- Born: 8 July 1993 (age 33)

Gymnastics career
- Discipline: Rhythmic gymnastics
- Country represented: South Africa (2009-2014)
- Head coach: Tatiana Lavrentchouk-Vizer
- Retired: yes
- Medal record
Rhythmic gymnastics
Representing South Africa
African Gymnastics Championships
| Gold medal – first place | 2014 Pretoria | Team |
| Silver medal – second place | 2012 Pretoria | Team |
| Silver medal – second place | 2014 Pretoria | Ball |
| Bronze medal – third place | 2010 Walvis Bay | Rope |
| Bronze medal – third place | 2010 Walvis Bay | Ball |
| Bronze medal – third place | 2010 Walvis Bay | Ribbon |
| Bronze medal – third place | 2014 Pretoria | Hoop |

= Julene van Rooyen =

South African rhythmic gymnast

Julene van Rooyen (born 8 July 1993) is a retired South African rhythmic gymnast. She's a multiple African Championships medalist.

== Biography ==
Van Rooyen and her younger sister Aimee took up the sport at a young age encouraged by their mother. In 2009 she made her debut as a senior at the World Championships in Mie, being 116th in the All-Around, 114th with rope, 112th with hoop, 115th with ball, and 32nd in teams.

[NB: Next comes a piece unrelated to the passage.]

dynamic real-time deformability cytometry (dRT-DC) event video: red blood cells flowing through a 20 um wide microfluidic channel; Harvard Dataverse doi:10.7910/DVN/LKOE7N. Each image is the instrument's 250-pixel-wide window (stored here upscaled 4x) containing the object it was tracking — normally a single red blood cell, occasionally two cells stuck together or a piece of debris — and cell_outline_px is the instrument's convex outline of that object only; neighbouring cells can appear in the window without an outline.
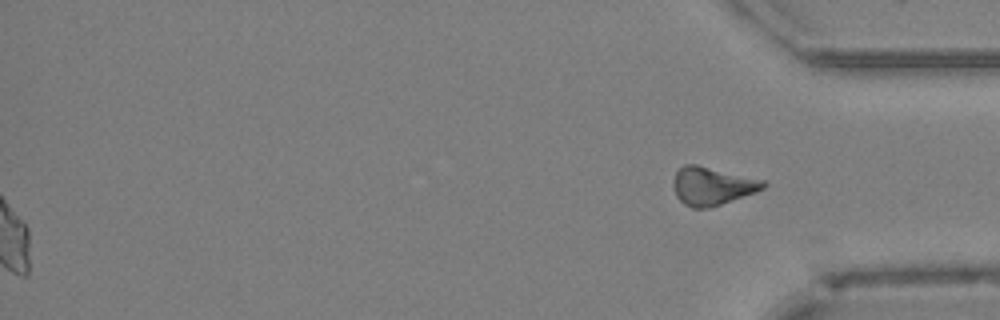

In March 2010 she took part in the African Championships in Walvis Bay, where she won bronze in the All-Around, with ball and with ribbon. In September she was selected for the World Championships in Moscow, finishing 112th in the All-Around, 113th with rope, 118th with hoop, 110th with ball, 121st with ribbon and 35th in teams.

In 2011 she again competed at the World Championships in Montpellier, she took 108th in the All-Around, 106th with hoop, 100th with ball, 123rd with clubs, 95th with ribbon and 29th in teams.

In December 2012 Van Rooyen won silver in teams (along Grace Legote, Gululethu Nkambule and Aimee Van Rooyen) at the 2012 African Championships. In July 2013 she was set to compete at the Universiade in Kazan, but just a day after arriving in Russia, in her first hour of practise, she felt an unbearable pain. After being examined by doctors she was rushed to the hospital to have her appendix removed, thus ruling her out of the competition.

The following year she won gold in teams, silver with ball and bronze with hoop at the 2014 African Championships in Pretoria. A month later she competed at the World Cup in Tashkent, taking 30th place in the All-Around, 29th with hoop, 29th with ball, 28th with clubs and 30th with ribbon. In July she was selected for the Commonwealth Games in Glasgow along Legote and her sister. In Scotland she was 6th in teams and 22nd in the All-Around.